There are tree trunks along the banks still bearing gashes where their family members cut canoes from the bark, or made markings for ceremonial reasons. In the shallows there are reeds from which the women would make baskets.

Mrs Lawson and Peggy roll the words of their Murra Wurra language around in their mouths: “Ngookoo. Water. Ngookook alkari. Waterhen. Kalti. Emu. Talta. Red.”

In their youth, various authorities banned their language “so to enable us to forget,” says Mrs Lawson.

“We never forget,” says Peggy.

When Mrs Lawson and her siblings were taken away, Peggy’s father took his children into the bush to hide from “the welfare” and live off the land. She has been able to teach Mrs Lawson and other members of her family some of the culture and lingo which would otherwise be lost.

Both say an unknown number of their forebears were killed in the Rufus River massacre of 1841, some 60 kilometres to the west near Lake Victoria, when local Indigenous people and “overlanders” moving sheep and cattle clashed. Up to 60 Aboriginal people from lower Darling are thought to have been killed.

Mrs Lawson would like to take this visitor to Lake Victoria, but she fears we could not get past the gates, because access to this water source of such importance to South Australia is heavily regulated. Besides, it is a graveyard where her ancestors lie. A smoking ceremony would be needed before visiting, Phillip Lawson says.

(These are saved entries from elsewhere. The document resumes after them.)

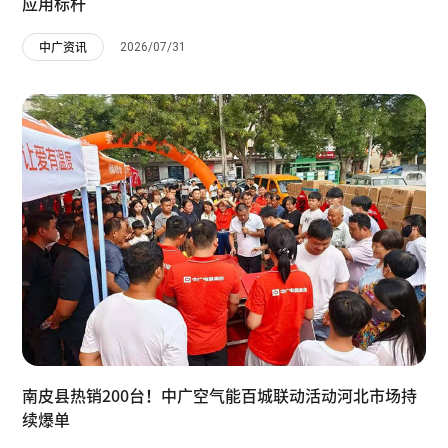
应用标杆
2026/07/31
中广资讯
南皮县热销200台！中广空气能百城联动活动河北市场持
续爆单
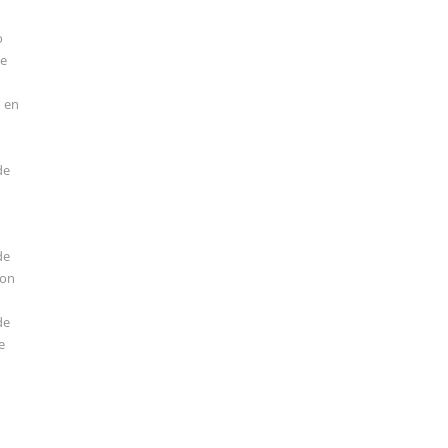
o
de
o en
de
de
con
de
e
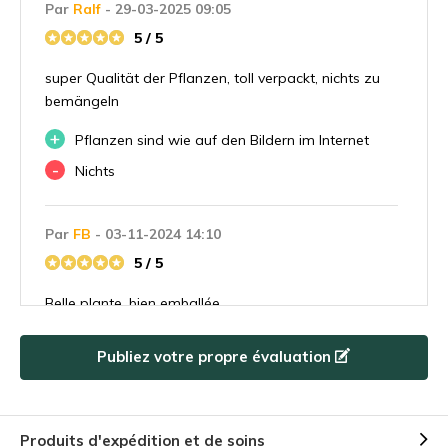
Par
Ralf
- 29-03-2025 09:05
5 / 5
super Qualität der Pflanzen, toll verpackt, nichts zu
bemängeln
+
Pflanzen sind wie auf den Bildern im Internet
-
Nichts
Par
FB
- 03-11-2024 14:10
5 / 5
Belle plante, bien emballée
+
Belle taille
Publiez votre propre évaluation
Par
Elisabeth Buisan
- 21-10-2024 15:21
5 / 5
Produits d'expédition et de soins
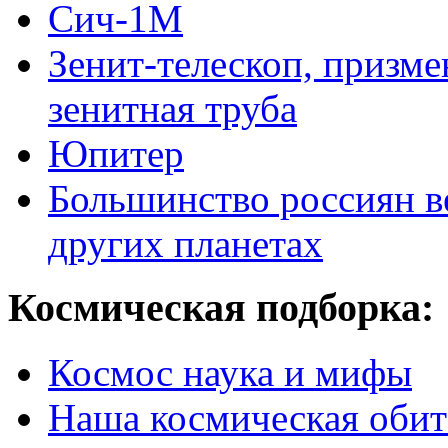
Сич-1М
Зенит-телескоп, призме
зенитная труба
Юпитер
Большинство россиян в
других планетах
Космическая подборка:
Космос наука и мифы
Наша космическая обит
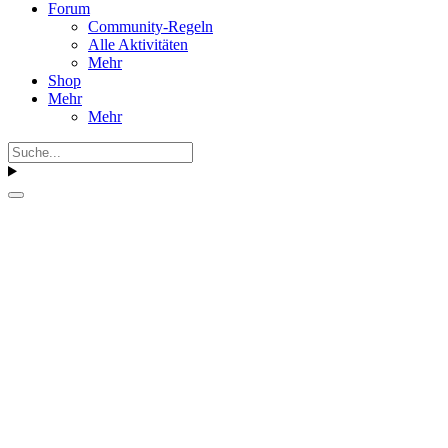
Forum
Community-Regeln
Alle Aktivitäten
Mehr
Shop
Mehr
Mehr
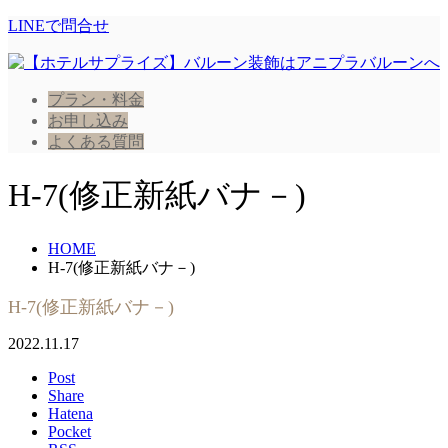
LINEで問合せ
プラン・料金
お申し込み
よくある質問
H-7(修正新紙バナ－)
HOME
H-7(修正新紙バナ－)
H-7(修正新紙バナ－)
2022.11.17
Post
Share
Hatena
Pocket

In the late 1990s, as a member of a consultative committee on Lake Victoria’s future, Mrs Lawson and other Aboriginal people with ties to the area fought the artificial inundation of a landscape where thousands of her ancestors once lived settled lives, and where there were believed to be up to 16,000 graves. Another group was in favour. Her group lost.

Mrs Lawson and Peggy worry that the flooding is, literally, a watery cover-up of the massacre of her ancestors. They imagine Adelaide citizens drinking water laced with bone-dust.

There is pollen in the air and Mrs Lawson finds it hard to breathe. But she also says it is hard for her to remember these things, because of the heartache.

She does not talk about the way her seven children were taken from her. Phillip, who was in nappies when he was “removed” and grew up in a Ballarat orphanage does, though.

“[It was the] welfare mentality of the day, just stealing, taking kids. Mum was deemed to be unsuitable to look after children. That was the excuse the Aboriginal industry used that day, the system anyway,” he says.

It was difficult for her to care for the children in tin sheds and she suffered mental distress “due to the past factors in her childhood. The trauma suffered at the hands of the so-called people who were looking after her,” Phillip says.

His older sister Marie, who was eight or nine years old – about the same age as Dorothy Lawson was when she was taken with her siblings – acted as a surrogate mother to her younger siblings, just as her mother had done before her.

“We were always pretty tight,” he says. Sometimes during visits Mrs Lawson missed her three boys because on school holidays they would be billeted to a Geelong foster family. She would leave them treats.

“So I remember Mum would get three cans of Coke, three packets of chips and three chocolate bars… There was that, that kept my knowledge of my mother, too,” Phillip says.

He had no doubt of his cultural identity and when he was about 18, he went home.

Mrs Lawson would love to get her land back, but that is impossible because the NSW Government acquired in 1922 it through compulsory acquisition, to ensure water supply via Lake Victoria. She can only seek compensation. Her representatives are yet to decide the amount.

She has been advised that because of the legal nature of this land claim, she will need to provide far less onerous evidence than she would in a native title claim. If she wins and sets a precedent, this is likely to fill other Indigenous people with hope.

“It won’t matter if I lose. I’ll appeal it straight away. I’m doing this for my children to have something. They’ll carry it on for me. I’ll keep going until the last breath in my body,” Mrs Lawson says.

She sighs. “If I’ll see justice out of it, I don’t know.”